La legge 164 tra diritto e libertà di autodeterminarsi
Essere visibili e riconosciuti per chi si è: un diritto non scontato per le persone transgender che chiedono di cambiare sesso sull’atto di nascita. In Italia è possibile farlo con la legge 164/1982 che autorizza la rettificazione di attribuzione di sesso ad avvenute modificazioni dei caratteri sessuali. Pur consentendo un diritto fino ad allora negato, «se oggi confrontiamo la legge 164 con quello che accade in molti altri Paesi – Spagna, Belgio, Malta, Germania – la norma italiana chiede ancora alla persona in affermazione dell’identità di genere di presentarsi davanti a un giudice per affermare la propria identità di genere e modificare i dati anagrafici» commenta Angelo Schillaci, professore di diritto pubblico comparato all’università Sapienza.
Il riconoscimento dell’identità di genere è vincolato a «intervenute modificazioni dei caratteri sessuali» disposte e verificate dal tribunale: un nodo cruciale che, sulla scia di definizioni patologizzanti della disforia di genere – rimossa dalla lista delle malattie mentali dall’Oms nel 2018 – lede il diritto all’autodeterminazione. Ma, precisa Schillaci, «la formulazione della legge è sufficientemente ampia da consentire alla giurisprudenza, a partire dal 2015, di interpretarla in modo più favorevole alla persona».

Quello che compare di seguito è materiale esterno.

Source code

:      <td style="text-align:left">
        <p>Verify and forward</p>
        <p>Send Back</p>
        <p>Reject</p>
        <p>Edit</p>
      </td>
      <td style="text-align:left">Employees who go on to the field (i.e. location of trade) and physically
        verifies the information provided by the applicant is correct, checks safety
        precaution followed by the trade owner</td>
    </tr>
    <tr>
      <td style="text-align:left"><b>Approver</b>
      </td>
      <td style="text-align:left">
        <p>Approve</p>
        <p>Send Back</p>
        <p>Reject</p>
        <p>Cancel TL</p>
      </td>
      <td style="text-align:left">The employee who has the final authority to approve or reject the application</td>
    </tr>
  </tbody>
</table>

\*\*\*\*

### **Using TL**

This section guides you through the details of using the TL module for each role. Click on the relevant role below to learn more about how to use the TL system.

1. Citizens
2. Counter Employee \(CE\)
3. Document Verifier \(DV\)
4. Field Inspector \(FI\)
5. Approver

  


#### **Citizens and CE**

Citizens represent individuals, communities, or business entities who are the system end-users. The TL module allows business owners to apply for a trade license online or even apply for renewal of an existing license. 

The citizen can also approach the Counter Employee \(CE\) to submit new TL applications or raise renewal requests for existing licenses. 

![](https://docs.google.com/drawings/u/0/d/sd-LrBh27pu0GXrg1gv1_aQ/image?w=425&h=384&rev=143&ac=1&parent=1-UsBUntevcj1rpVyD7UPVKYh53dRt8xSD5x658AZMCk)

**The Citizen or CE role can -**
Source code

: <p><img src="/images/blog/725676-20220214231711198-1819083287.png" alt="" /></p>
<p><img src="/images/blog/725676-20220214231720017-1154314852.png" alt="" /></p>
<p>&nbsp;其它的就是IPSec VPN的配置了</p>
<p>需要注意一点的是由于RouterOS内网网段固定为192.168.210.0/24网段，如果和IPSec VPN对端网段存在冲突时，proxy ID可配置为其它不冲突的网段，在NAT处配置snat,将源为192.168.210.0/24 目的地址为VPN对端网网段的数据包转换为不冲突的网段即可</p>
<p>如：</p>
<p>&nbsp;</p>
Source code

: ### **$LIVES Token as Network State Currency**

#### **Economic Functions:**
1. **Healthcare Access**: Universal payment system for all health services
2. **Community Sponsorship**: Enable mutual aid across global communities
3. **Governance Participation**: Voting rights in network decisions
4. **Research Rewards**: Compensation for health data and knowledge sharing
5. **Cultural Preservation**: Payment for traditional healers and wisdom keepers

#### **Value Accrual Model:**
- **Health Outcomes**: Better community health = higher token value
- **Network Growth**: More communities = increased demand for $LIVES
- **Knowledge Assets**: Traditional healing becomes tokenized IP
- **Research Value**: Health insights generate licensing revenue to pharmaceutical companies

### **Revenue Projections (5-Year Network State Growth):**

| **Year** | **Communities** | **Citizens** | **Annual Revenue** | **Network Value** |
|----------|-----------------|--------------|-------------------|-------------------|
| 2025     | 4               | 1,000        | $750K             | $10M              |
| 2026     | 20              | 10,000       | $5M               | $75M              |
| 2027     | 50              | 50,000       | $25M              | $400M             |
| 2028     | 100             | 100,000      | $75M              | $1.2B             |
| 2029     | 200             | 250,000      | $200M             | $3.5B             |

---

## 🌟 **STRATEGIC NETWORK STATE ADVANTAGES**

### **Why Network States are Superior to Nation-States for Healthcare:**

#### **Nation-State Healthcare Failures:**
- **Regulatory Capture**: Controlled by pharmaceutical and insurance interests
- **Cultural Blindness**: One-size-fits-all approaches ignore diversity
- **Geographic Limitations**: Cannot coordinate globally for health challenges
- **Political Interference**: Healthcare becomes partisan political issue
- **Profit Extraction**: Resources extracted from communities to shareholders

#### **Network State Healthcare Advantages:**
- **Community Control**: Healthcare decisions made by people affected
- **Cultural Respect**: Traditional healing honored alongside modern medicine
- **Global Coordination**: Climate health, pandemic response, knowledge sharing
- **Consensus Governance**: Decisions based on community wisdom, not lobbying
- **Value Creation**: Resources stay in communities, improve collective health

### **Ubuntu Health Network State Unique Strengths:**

Sia la Corte di Cassazione (sent. 15138/2015) che la Corte Costituzionale (sent. 221/2015) hanno stabilito che la corretta interpretazione della legge 164 esclude la necessità, ai fini della rettificazione anagrafica, del trattamento chirurgico. «Le sentenze danno spazio alla scelta della singola persona – continua Schillaci – perché riconoscono che non esiste un unico schema di affermazione dell’identità di genere che includa necessariamente l’intervento chirurgico». Nell’applicazione della legge, questo implica un cambiamento sostanziale: «La richiesta non si articola più in due procedimenti l’uno condizionato all’altro, ma in un’unica domanda in cui si chiede la rettificazione anagrafica e, se la persona lo desidera, anche l’autorizzazione all’intervento chirurgico». I passi avanti negli altri paesi – in Spagna la rettifica del sesso si basa sulla dichiarazione di volontà – aprono la strada per sciogliere i nodi che restano.